___ DATA FOR THIS TASK

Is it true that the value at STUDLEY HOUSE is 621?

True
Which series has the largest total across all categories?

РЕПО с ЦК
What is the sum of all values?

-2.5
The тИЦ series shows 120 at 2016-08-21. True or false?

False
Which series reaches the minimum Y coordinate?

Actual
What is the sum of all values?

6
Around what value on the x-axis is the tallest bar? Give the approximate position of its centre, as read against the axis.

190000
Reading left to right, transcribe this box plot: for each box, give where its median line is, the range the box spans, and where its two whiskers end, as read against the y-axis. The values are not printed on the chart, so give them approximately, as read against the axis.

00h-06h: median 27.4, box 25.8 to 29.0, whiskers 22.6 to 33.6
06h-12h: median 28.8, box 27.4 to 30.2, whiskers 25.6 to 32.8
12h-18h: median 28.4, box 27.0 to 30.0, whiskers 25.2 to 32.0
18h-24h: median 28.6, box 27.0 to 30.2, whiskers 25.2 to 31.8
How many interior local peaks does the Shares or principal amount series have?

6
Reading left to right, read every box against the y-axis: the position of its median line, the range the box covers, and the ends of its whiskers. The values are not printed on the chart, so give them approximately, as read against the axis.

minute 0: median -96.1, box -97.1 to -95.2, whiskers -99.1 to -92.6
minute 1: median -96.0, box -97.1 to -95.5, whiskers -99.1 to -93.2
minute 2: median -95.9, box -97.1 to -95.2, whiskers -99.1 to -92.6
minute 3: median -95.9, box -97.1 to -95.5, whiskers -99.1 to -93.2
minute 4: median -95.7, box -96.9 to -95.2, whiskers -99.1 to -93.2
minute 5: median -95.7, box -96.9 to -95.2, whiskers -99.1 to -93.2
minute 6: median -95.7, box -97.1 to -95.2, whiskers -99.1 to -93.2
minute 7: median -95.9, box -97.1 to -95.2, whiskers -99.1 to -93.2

______

### TASK TO CARRY OUT
Rewrite the stretch of material from the line containing "00h-06h: median 27.4, box" through the line containing "Reading left to right, read", putting "tails" wherever "whiskers" appears and leaving everything else unchanged.

### TASK OUTPUT
00h-06h: median 27.4, box 25.8 to 29.0, tails 22.6 to 33.6
06h-12h: median 28.8, box 27.4 to 30.2, tails 25.6 to 32.8
12h-18h: median 28.4, box 27.0 to 30.0, tails 25.2 to 32.0
18h-24h: median 28.6, box 27.0 to 30.2, tails 25.2 to 31.8
How many interior local peaks does the Shares or principal amount series have?

6
Reading left to right, read every box against the y-axis: the position of its median line, the range the box covers, and the ends of its tails. The values are not printed on the chart, so give them approximately, as read against the axis.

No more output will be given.